In that photograph at the bottom of the older post are the children from Papa’s second wife after she (my grandmother) and their daughter Annie had died. Sadly, there are no known pictures of my Aunt Annie, only a description of her from her friend Ethel, my mother’s friend Mildred’s sister (see my blog post about Mildred, https://www.sharonmarkcohen.com/blog/2019/3/10/mildred, dated May 21, 2019).
Below this current posting is a picture of the children from Papa’s first marriage, with Estelle front and center; missing is Sarah, aka Shirley. Simply scroll down beneath the photo to see a picture of my Aunt Shirley.
Boy oh boy, do those pictures tell a story.

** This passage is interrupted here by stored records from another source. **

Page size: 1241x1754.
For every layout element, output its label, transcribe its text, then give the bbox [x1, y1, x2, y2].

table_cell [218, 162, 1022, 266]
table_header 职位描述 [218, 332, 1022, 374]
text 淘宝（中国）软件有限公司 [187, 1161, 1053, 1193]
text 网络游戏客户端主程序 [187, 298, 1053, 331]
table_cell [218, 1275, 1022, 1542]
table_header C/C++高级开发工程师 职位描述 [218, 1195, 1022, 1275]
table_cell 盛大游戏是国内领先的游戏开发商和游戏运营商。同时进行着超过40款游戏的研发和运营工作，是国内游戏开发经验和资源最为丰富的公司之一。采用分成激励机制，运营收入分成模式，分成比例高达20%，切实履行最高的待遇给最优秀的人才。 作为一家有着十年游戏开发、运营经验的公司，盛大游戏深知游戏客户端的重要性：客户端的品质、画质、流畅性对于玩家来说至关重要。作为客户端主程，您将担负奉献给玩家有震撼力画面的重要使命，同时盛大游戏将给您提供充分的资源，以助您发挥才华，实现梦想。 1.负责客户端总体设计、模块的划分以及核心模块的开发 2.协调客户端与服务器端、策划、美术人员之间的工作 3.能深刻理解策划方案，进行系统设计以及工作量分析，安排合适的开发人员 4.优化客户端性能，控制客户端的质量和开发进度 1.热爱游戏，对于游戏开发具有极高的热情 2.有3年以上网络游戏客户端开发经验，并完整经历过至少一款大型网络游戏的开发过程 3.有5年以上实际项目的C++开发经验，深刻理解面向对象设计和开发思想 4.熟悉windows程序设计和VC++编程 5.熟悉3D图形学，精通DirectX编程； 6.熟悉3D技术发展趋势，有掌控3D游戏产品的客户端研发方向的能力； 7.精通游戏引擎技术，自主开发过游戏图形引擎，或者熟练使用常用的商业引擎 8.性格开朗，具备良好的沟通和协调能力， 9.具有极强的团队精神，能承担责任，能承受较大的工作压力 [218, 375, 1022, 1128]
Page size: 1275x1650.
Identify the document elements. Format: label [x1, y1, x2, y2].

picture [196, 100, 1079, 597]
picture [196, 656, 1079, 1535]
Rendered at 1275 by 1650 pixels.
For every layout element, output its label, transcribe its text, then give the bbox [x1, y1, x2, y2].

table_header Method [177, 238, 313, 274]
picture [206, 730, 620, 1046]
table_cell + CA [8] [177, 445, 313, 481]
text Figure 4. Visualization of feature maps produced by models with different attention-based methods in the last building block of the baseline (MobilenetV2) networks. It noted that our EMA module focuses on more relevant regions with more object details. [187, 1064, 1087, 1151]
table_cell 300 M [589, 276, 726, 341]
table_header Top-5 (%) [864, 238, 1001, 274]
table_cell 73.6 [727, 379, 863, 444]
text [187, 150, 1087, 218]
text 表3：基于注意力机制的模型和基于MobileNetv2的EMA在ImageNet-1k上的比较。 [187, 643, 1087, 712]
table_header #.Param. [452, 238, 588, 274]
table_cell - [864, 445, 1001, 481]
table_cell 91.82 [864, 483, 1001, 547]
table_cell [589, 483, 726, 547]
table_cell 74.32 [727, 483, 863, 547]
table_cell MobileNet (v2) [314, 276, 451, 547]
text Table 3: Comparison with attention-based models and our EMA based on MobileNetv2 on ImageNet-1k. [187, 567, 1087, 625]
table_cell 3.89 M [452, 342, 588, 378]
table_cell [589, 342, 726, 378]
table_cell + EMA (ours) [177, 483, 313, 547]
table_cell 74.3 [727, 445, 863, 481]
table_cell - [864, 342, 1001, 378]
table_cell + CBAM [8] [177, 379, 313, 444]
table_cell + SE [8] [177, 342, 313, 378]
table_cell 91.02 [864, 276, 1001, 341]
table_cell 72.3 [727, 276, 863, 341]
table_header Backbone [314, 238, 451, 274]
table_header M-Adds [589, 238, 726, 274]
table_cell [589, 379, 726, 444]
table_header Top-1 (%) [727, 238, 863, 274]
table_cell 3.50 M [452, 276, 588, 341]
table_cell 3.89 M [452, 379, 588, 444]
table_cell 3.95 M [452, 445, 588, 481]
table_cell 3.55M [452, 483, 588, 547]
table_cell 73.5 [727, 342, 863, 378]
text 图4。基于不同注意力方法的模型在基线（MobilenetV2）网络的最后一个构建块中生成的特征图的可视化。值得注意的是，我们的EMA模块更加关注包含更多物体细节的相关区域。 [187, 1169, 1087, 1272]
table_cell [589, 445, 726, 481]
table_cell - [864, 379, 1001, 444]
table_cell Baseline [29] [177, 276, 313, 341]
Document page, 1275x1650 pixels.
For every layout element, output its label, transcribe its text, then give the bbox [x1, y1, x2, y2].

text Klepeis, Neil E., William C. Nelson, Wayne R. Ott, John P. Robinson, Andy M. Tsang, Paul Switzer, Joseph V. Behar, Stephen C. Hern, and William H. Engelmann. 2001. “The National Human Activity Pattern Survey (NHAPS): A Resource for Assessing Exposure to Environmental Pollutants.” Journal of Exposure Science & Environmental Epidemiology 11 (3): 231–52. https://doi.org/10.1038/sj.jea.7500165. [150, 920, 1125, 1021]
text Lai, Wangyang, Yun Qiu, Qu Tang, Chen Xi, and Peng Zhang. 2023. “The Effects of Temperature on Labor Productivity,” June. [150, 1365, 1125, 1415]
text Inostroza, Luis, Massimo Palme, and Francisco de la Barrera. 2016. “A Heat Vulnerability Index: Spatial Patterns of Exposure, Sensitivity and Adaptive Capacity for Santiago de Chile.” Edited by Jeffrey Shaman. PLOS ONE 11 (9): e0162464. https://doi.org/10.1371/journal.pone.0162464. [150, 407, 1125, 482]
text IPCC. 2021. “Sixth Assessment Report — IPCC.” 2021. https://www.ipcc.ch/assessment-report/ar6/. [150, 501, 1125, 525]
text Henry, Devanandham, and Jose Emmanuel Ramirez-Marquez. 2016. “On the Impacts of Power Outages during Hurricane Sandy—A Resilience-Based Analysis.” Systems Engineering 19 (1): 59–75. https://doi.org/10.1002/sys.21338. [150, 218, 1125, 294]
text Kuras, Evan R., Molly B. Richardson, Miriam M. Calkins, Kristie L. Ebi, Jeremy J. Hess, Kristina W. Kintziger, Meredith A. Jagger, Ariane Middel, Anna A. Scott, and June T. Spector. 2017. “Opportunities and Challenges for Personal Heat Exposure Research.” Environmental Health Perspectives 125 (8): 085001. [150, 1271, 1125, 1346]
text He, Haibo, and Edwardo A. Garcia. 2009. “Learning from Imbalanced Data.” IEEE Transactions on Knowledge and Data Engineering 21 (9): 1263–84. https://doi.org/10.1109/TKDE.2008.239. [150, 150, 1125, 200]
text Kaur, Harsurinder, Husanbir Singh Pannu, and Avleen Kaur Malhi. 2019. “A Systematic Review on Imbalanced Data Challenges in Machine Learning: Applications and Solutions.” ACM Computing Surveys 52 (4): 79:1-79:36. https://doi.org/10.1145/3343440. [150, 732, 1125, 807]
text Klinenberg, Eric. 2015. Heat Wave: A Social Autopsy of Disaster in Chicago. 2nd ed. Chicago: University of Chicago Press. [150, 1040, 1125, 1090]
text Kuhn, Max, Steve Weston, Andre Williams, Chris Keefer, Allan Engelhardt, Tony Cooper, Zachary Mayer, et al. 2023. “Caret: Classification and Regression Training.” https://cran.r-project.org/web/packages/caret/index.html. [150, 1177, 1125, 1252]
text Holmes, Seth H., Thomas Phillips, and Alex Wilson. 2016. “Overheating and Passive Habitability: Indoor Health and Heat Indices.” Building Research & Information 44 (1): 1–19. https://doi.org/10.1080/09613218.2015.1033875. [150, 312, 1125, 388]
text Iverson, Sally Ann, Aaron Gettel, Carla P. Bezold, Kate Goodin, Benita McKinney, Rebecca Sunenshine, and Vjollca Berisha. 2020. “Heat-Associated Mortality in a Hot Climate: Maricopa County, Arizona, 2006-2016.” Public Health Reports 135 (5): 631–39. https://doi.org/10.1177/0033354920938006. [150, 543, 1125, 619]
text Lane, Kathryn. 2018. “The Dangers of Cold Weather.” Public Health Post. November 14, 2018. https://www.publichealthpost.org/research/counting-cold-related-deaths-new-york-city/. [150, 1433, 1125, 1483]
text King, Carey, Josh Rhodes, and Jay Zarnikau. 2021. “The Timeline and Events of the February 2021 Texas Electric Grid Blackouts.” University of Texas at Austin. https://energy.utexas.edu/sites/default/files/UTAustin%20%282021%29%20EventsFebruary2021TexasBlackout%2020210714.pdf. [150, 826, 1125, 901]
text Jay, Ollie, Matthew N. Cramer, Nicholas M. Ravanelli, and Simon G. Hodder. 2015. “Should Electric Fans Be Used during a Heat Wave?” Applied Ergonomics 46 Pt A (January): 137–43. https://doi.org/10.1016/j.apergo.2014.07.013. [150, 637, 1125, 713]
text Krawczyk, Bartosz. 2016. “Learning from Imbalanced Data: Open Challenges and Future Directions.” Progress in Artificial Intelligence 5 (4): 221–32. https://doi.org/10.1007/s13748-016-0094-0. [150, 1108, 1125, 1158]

Notably, I happen to see a few of my own facial features in the close-up cover photograph of my aunt Estelle. Seeing the close-up, which Lois shared, really magnified each of her mother’s fine features. With such a deep family history, it’s so lucky that Lois and I reconnected.
As part and parcel of our history, I can picture my mother sitting outside our four-family apartment house in Roselle many moons ago and holding a postcard, which the mail carrier had just handed to her. It was one of the treasured notes she received on rare occasions when her beloved sister Estelle was about to visit. You could almost see the wheels churning with memories as she read the well-received notice that her eldest sister would be coming to town; she held the card so tightly.
This particular time, I remember my Aunt Bea, the youngest of the eleven siblings sitting outside with my mother when the conversation switched to their niece Lois and how they wondered where she was and what she was up to. I always knew about Lois and her Thanksgiving birthday; I can still hear my mother announcing her niece’s latest milestone each year as she prepared the turkey dinner. Lois, now 87, knew the New Jersey family in the 1930s/40s, but her visits had trailed off long before I was born.
The last time I saw my Aunt Estelle was the first time I met my cousin Lois. That was in the summer of 1970 in the Cleveland ‘burbs; however, Lois has no recollection of that visit. On that first trip to Ohio, Lois escorted us to see her mother at a nearby home for the aged. While I rarely saw my mother with a tear, after seeing her sister, a bastion of the Roaring Twenties, as I’m sure my mother reminisced as she hugged her debilitated sister sitting alone with her leg amputated, she broke down as soon as we left the facility. Surely my mother had visions of her cherished sister in her heyday and still liked to think of her as “Miss Roselle.” I remember my defeated looking mother, sadly muttering under her breath, “Look what happens to a person.”
My published article at https://www.jewishlinknj.com/monthly-sections/family-link/25077-a-familial-love-affair tells the story of how I, fortunately, reconnected with my cousin Lois and the ways in which we bonded through Kitchen Talk. After being widowed and then married and divorced twice, while raising four children, it was Lois’s well-deserved time and place in life that allowed us to foster a relationship.
As I say in my bio, everyone deserves a legacy. My Aunt Estelle, “Miss Roselle,” just got hers. The actual story of her life would stack up with any novel to be a bestseller. Maybe one day I’ll combine the video footage from my mother, Uncle Jack and Uncle Sam, with the notes I jotted down while reading Kitchen Talk to Lois, and write that book.